Waktu itu, tak ada konflik fisik; yang ada hanya polemik pemikiran. Ada debat dan dialog yang bebas dan demokratis di masa itu, dan tidak ada yang angkat senjata atau melakukan kudeta. Karena itu, pertentangan antara agama dan politik dalam sekularisme ala Mesir, tidak sesengit di Turki. Dan perlu diketahui, kalangan Islam Politik seperti Ikhwanul Muslimin yang tak bosan-bosannya mengampanyekan negara agama, juga tidak terlalu populer di kalangan rakyat Mesir.
ini kalangan pendukung Islam Politik mulai mengikuti menkanisme demokrasi dalam proses perebutan kekuasaan, seperti yang ditunjukkan Ikhwanul Muslimin di Mesir, dan Hamas di Palestina. Komentar Anda?
Mereka hanya memanfaatkan kesempatan berdemokrasi saja. Saya yakin, pada akhirnya mereka akan menghancurkan demokrasi itu sendiri. Mereka saat ini berpesta karena sistem politik mulai memperkenankan mereka untuk ikut pemilu.

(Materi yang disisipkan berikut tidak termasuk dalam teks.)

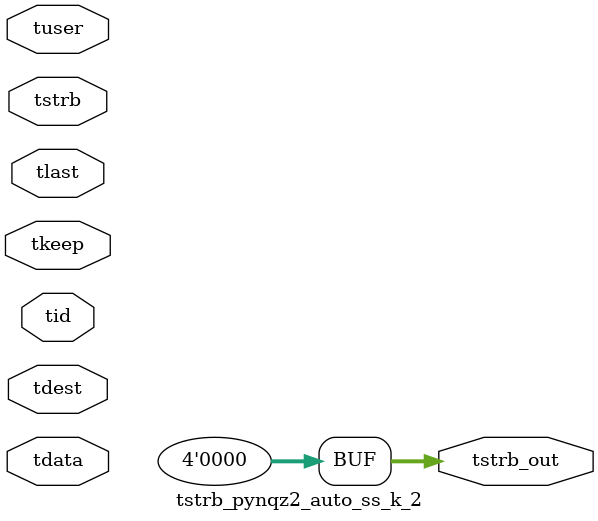
<source format=v>


`timescale 1ps/1ps

module tstrb_pynqz2_auto_ss_k_2 #
(
parameter C_S_AXIS_TDATA_WIDTH = 32,
parameter C_S_AXIS_TUSER_WIDTH = 0,
parameter C_S_AXIS_TID_WIDTH   = 0,
parameter C_S_AXIS_TDEST_WIDTH = 0,
parameter C_M_AXIS_TDATA_WIDTH = 32
)
(
input  [(C_S_AXIS_TDATA_WIDTH == 0 ? 1 : C_S_AXIS_TDATA_WIDTH)-1:0     ] tdata,
input  [(C_S_AXIS_TUSER_WIDTH == 0 ? 1 : C_S_AXIS_TUSER_WIDTH)-1:0     ] tuser,
input  [(C_S_AXIS_TID_WIDTH   == 0 ? 1 : C_S_AXIS_TID_WIDTH)-1:0       ] tid,
input  [(C_S_AXIS_TDEST_WIDTH == 0 ? 1 : C_S_AXIS_TDEST_WIDTH)-1:0     ] tdest,
input  [(C_S_AXIS_TDATA_WIDTH/8)-1:0 ] tkeep,
input  [(C_S_AXIS_TDATA_WIDTH/8)-1:0 ] tstrb,
input                                                                    tlast,
output [(C_M_AXIS_TDATA_WIDTH/8)-1:0 ] tstrb_out
);

assign tstrb_out = {1'b0};

endmodule


</source>
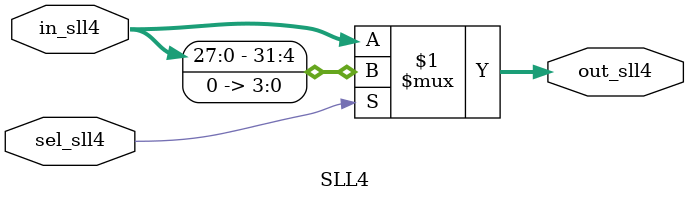
<source format=v>
module SLL4 (in_sll4, sel_sll4, out_sll4);
  input [31:0] in_sll4;
  input sel_sll4;
  output [31:0] out_sll4;
  
  assign out_sll4 = (sel_sll4) ? {in_sll4[27:0],4'b0} : in_sll4;
endmodule

</source>
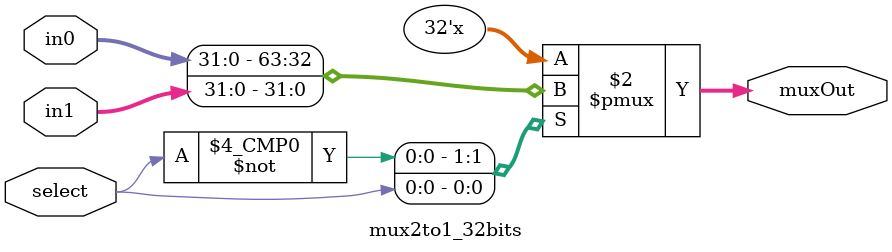
<source format=v>
/*###################################################################################
Note: Please don’t upload the assignments, template file/solution and lab. manual on GitHub or others public repository. 
It violates the BITS’s Intellectual Property Rights (IPR).
************************************************************************************/

//IF select is 0 then muxout is in0. IF select is 1 then muxout is in1. 
module mux2to1_32bits(input [31:0] in0, input [31:0] in1, input select, output reg [31:0] muxOut);
      //Write Your Code Here
	always@(in0, in1, select)
    begin
        case(select)
            1'b0: muxOut = in0;
            1'b1: muxOut = in1;
        endcase
    end
endmodule
</source>
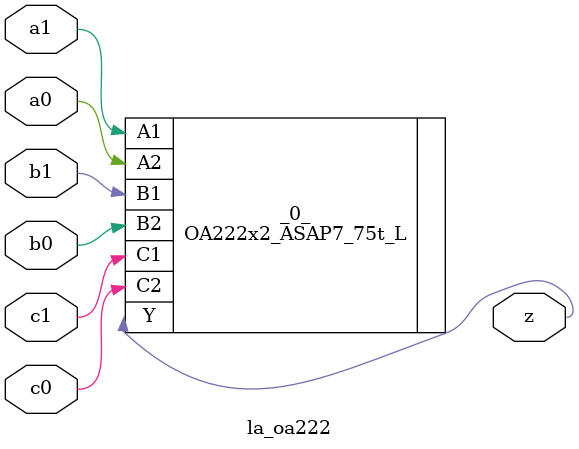
<source format=v>
/* Generated by Yosys 0.37 (git sha1 a5c7f69ed, clang 14.0.0-1ubuntu1.1 -fPIC -Os) */

module la_oa222(a0, a1, b0, b1, c0, c1, z);
  input a0;
  wire a0;
  input a1;
  wire a1;
  input b0;
  wire b0;
  input b1;
  wire b1;
  input c0;
  wire c0;
  input c1;
  wire c1;
  output z;
  wire z;
  OA222x2_ASAP7_75t_L _0_ (
    .A1(a1),
    .A2(a0),
    .B1(b1),
    .B2(b0),
    .C1(c1),
    .C2(c0),
    .Y(z)
  );
endmodule

</source>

Pertanyaannya: apakah setelah memegang kekuasaan mereka akan membiarkan gerakan-gerakan Komunis atau yang lainnya ikut pemilu? Mereka masih punya pemahaman yang negatif tentang demokrasi. Bagi mereka, demokrasi adalah sistem buatan manusia, sementara satu-satunya sistem yang harus dipraktikkan adalah sistem Tuhan. Pada dasarnya, mereka menolak segala sistem pengaturan sosial politik yang berkembang di dunia modern.